Mi madre me tiró una sopa escaldada en la cara por decirle que no a su hijastra. “¡Dale todas tus cosas, o sal!”

No por culpa.

Del miedo.

– Nora -susurró ella desesperadamente-. “¿A dónde se supone que vamos?”

Nora pensó en años de insultos.

Años de disminución.

Años de silencio.

Luego miró hacia las maletas llenas esperando junto a la puerta.

“Me dijiste que me fuera”, dijo en voz baja. “Simplemente estoy devolviendo el consejo”.

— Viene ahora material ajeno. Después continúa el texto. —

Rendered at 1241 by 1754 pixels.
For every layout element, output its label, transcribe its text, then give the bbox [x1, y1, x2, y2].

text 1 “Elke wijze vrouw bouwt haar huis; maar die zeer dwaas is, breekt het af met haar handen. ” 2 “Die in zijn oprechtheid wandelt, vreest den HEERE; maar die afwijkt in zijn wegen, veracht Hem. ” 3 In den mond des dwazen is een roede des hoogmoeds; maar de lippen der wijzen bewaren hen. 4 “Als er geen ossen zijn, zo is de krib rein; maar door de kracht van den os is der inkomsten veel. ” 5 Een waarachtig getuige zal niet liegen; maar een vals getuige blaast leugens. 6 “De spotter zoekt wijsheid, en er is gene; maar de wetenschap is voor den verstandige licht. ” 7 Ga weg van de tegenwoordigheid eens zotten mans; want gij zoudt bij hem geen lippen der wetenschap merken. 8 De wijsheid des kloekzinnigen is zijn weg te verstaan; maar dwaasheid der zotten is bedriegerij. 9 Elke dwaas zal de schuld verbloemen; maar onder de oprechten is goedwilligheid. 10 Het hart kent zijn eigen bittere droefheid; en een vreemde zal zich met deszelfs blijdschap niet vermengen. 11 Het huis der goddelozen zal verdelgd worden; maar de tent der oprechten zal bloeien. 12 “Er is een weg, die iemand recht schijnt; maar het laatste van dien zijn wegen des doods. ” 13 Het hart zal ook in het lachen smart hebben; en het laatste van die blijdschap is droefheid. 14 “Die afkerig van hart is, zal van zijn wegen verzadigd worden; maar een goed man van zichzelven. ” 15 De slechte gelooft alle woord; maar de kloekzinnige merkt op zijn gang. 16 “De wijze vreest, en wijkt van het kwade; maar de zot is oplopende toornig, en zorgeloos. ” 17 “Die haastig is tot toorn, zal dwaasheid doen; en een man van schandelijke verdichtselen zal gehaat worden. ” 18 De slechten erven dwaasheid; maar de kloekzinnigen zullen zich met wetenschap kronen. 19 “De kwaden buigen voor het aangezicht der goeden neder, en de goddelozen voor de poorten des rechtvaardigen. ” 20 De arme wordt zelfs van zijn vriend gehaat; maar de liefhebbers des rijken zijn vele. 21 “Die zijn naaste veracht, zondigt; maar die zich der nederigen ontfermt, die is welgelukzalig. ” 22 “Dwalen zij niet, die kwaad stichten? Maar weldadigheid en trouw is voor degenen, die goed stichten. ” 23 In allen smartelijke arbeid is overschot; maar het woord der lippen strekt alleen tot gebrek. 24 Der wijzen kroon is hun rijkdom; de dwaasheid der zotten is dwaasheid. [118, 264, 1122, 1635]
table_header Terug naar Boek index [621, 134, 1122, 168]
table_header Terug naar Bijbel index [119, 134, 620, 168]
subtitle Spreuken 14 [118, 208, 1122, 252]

La policía los escoltó mientras los vecinos observaban abiertamente desde las ventanas cercanas.

Por una vez, nadie los defendió.

Seis meses después, la casa finalmente se sintió pacífica de nuevo.

Nora volvió a pintar la cocina.

Recuerdo el retrato de su padre.

Vendieron el coche que Violet quería tanto y compró uno que se sentía práctico, tranquilo y completamente suyo.

Más tarde, su madre se declaró culpable de cargos de agresión reducida y pagó la restitución.

Violeta enfrentó consecuencias por el uso no autorizado de vehículos y violaciones de libertad condicional.

La mayoría de los amigos que una vez se amontonaron en la casa desaparecieron rápidamente después de que la verdad surgió.

En la primera noche de invierno, Nora se quedó sola en la cocina haciendo sopa.

Lo comió lentamente en completo silencio.